If the title of this post got you a little steamed up, then you’ve come to the right place. 😛
Please note: Before all the parents out there (myself included) start feeling defensive, let’s just put it out there that this post was written in the spirit of healing and restoration, not blame.
So, who here has ever blamed their parents for something? Maybe you were that awkward preteen who had to change schools during the middle of the year because your parents wanted to move? Or you were the kid who never attended birthday parties because your parents were overprotective? Or you’re the adult who has spent years in therapy trying to move past the emotional and/or physical wounds you received from a broken family?
Let’s face it, there is a lot of hurt in the world, and too often those hurts originate in the place that hits closest to home – our families. I’ve seen it from both sides of the counseling chair, so I know the reality of it. Even in the most loving and healthy of homes, people get hurt. In families which have gone through abuse, divorce, neglect and addiction, the pain is magnified even more – much like your reflection is multiplied in the presence of numerous mirrors.
And who do children end up blaming for their hurt?
Their parents.
It would be easy to sit and dwell on all the ways your mother and father failed, neglected, hurt, disappointed and wronged you. It would be even easier to sweep those painful memories under the rug and not think about them. But choosing either of those ways will only leave you broken and battered and bruised inside.
The only way you can heal is to move on from blaming your parents.

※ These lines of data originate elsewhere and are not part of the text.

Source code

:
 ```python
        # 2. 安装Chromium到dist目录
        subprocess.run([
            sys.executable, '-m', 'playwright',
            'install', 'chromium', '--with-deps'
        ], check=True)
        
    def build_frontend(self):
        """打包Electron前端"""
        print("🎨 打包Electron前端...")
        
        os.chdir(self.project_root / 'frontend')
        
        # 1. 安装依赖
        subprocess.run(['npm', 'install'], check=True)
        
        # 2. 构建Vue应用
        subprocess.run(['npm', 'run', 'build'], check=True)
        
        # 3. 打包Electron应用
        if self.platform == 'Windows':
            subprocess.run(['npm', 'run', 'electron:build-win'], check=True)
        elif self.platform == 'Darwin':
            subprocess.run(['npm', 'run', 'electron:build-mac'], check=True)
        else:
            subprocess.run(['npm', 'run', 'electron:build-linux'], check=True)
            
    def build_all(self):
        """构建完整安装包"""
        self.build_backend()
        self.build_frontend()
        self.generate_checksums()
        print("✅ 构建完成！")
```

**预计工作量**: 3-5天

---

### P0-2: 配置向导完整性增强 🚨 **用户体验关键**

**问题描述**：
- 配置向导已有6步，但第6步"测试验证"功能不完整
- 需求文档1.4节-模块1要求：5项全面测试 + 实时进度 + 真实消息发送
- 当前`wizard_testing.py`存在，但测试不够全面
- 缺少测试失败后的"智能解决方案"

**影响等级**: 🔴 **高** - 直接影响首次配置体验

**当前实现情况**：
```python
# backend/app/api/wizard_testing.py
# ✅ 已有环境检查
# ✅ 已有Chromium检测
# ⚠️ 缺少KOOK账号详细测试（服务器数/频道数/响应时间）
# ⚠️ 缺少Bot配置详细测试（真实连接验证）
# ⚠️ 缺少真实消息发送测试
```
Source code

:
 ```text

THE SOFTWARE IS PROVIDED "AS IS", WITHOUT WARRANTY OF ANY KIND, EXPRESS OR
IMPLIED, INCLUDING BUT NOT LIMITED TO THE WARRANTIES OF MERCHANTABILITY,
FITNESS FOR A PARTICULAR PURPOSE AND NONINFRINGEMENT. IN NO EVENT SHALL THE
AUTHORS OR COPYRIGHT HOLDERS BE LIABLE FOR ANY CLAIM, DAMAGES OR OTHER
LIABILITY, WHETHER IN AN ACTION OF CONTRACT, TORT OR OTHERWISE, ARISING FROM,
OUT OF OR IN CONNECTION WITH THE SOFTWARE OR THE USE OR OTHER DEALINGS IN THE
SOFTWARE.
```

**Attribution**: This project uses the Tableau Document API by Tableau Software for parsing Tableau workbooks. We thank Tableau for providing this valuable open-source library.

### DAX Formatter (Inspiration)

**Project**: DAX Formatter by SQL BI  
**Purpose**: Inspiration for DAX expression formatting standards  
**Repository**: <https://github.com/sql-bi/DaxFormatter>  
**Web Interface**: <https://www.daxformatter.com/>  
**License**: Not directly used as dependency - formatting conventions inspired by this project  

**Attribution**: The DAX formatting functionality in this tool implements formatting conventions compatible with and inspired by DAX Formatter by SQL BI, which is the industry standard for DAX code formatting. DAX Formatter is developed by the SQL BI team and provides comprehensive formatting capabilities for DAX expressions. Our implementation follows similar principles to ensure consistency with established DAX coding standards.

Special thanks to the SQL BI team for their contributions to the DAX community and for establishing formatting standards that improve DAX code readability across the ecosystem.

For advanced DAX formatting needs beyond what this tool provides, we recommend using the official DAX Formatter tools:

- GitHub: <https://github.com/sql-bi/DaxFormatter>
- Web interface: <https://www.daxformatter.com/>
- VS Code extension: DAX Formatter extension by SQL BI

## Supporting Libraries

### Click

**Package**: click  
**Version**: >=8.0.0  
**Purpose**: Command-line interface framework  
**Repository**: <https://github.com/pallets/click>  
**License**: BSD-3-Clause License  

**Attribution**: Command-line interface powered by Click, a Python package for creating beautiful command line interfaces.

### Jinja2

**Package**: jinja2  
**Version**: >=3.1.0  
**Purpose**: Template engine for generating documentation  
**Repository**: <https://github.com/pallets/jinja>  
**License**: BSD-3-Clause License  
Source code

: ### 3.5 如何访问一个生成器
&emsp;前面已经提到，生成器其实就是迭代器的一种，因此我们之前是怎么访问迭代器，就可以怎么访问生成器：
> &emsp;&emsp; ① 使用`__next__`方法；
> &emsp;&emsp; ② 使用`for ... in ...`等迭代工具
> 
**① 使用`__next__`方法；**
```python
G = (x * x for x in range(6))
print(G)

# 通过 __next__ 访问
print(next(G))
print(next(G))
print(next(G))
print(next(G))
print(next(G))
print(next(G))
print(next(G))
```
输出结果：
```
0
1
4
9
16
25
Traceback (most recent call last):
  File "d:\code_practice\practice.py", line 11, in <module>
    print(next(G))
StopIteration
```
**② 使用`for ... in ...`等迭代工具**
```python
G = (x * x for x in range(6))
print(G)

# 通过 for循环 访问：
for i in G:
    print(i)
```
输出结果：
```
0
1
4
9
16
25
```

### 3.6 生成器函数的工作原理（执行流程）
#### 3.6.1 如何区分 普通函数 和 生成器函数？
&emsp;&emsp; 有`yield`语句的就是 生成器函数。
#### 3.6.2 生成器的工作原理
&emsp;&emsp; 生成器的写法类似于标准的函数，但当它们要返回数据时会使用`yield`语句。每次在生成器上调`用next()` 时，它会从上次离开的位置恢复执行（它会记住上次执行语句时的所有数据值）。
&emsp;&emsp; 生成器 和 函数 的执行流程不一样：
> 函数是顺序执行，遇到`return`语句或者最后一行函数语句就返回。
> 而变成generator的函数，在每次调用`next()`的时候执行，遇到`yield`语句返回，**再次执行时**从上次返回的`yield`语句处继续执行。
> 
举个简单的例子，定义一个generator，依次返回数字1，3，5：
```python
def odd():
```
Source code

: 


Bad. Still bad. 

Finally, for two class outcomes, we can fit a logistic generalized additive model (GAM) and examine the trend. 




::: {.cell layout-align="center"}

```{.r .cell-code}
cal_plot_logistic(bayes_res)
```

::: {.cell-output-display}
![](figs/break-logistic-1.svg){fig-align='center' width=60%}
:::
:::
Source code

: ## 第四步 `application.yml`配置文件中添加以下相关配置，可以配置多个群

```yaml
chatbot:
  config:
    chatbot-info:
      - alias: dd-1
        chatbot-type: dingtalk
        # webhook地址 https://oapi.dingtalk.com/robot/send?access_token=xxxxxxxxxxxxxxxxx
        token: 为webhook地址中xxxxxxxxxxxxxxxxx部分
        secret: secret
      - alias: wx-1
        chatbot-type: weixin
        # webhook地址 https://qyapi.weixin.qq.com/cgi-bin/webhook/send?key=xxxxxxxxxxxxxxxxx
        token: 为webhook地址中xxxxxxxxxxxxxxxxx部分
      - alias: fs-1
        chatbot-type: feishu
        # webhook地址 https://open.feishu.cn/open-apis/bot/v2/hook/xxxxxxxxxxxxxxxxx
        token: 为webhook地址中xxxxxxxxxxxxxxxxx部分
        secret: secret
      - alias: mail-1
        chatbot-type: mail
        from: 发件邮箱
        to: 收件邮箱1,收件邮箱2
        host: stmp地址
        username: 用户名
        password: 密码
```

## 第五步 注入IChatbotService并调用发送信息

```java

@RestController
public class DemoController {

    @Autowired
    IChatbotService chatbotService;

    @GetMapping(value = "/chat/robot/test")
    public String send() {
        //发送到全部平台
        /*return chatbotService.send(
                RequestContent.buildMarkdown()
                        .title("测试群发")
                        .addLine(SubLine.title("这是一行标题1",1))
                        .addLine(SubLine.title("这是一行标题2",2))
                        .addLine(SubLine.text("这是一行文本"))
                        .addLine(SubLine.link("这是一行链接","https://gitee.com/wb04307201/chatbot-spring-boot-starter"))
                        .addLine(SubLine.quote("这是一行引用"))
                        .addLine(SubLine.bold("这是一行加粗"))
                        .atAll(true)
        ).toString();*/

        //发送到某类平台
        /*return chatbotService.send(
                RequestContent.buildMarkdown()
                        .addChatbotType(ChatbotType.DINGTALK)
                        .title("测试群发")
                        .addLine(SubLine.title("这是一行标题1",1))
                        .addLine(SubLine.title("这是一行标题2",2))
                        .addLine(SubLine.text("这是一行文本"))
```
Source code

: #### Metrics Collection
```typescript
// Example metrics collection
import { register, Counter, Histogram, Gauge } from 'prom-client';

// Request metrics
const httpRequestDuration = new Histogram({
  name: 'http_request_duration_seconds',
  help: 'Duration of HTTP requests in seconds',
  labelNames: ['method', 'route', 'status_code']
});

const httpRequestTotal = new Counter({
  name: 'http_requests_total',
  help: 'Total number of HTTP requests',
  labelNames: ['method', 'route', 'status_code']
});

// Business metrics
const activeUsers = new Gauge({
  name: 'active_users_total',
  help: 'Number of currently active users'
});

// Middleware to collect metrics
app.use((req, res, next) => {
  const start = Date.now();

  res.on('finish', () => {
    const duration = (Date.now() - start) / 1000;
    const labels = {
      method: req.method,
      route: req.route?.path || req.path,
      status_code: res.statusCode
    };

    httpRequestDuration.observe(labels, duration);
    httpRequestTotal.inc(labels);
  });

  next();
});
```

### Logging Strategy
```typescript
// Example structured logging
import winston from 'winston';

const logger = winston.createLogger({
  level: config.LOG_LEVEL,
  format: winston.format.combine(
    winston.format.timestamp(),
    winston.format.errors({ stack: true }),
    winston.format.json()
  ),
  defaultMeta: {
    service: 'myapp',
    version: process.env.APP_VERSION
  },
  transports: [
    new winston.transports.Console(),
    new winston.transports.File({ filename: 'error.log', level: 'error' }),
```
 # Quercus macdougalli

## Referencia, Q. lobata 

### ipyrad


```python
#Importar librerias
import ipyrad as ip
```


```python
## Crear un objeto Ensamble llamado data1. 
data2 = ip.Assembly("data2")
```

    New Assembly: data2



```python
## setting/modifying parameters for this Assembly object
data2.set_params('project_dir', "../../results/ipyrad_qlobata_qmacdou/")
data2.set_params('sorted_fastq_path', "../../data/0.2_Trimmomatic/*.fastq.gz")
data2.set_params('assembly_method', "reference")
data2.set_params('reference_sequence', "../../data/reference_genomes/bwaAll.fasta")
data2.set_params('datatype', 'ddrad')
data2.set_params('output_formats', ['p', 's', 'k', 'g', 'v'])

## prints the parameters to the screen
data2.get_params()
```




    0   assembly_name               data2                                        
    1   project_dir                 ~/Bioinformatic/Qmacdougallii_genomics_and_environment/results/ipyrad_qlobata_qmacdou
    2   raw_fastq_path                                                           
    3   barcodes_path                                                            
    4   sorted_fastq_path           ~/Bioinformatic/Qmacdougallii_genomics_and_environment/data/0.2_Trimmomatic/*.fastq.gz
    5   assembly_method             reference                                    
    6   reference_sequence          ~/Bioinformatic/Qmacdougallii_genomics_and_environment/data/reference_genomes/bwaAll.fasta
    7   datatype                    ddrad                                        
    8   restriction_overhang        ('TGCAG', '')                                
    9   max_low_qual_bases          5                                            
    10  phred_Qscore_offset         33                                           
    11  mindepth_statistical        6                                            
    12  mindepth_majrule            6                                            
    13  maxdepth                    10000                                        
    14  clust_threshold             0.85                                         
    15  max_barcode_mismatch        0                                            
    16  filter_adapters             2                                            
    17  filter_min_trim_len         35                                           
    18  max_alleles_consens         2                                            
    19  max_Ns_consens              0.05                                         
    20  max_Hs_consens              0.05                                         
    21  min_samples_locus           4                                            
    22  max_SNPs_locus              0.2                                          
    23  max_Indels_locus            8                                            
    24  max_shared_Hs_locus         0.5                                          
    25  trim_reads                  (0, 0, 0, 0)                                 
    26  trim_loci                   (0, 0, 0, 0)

How in the world do you do that?
First, by grieving your losses. The attention you wish your parents had given you. The acceptance and support you needed when you made mistakes. A childhood without fear. Whatever areas there were that your parents fell short in, acknowledge them. Mourn the could-have-beens and what-ifs – the ways in which your life might have been different had your parents raised you differently. Place those lost parts of your life in a casket lined with your anger, resentment and tears and bury them.
The step after grieving is acceptance. Accept your parents for who they are: imperfect human beings. Despite their “job title”, they are not experts at life, much less parenting. They don’t have it all figured out. They are likely products of faulty parenting themselves and have parented you the way they were parented. They have struggled and may still be struggling with depression, low self-worth, anxiety, guilt, resentment or perfectionism. Despite their best intentions, parents are sometimes not sensitive enough, patient enough, understanding enough or loving enough. They do not always meet our needs or even have the capacity to do so – that is the unfortunate truth. But when we can accept our parents as the imperfect people that they are, we will stop keeping an account of all the ways they have hurt us and perhaps be able to forgive them – not for their sake, but for ours.
It is quite possible that your life could have turned out very differently had your parents made better choices. It is also possible that they did make the best choices they were able to make given the circumstances at the time. But the fact of the matter is that those choices have been made, but you have a choice now to make: Will you continue to blame your parents or will you choose to move on from the blame?
I spent many years as an adult trying to untangle the emotional cobwebs of my childhood. In my quest, I have placed blame, kept my list of wrongs, studied counseling and been to therapy … but I still remained stuck in the past. Ironically, it wasn’t until I became a parent myself that I felt free.
Because I now understand how hard parenting is. And I know that despite my best efforts at being a good parent, I will never be a perfect one.
And in seeing my imperfections, I see my parents, and all parents, in a different light. A light in which I can bask in the freedom to extend grace and forgiveness. To adjust my expectations. To hope for change. And ultimately, to see that God can take even the stickiest, most entangled webs in our life and redeem them for good.
The song for this post is Carrie Underwood’s “Wasted”. The lyrics are a good reminder to not waste time on the past.
What hurts are you holding onto from your family of origin? What steps can you take to let them go?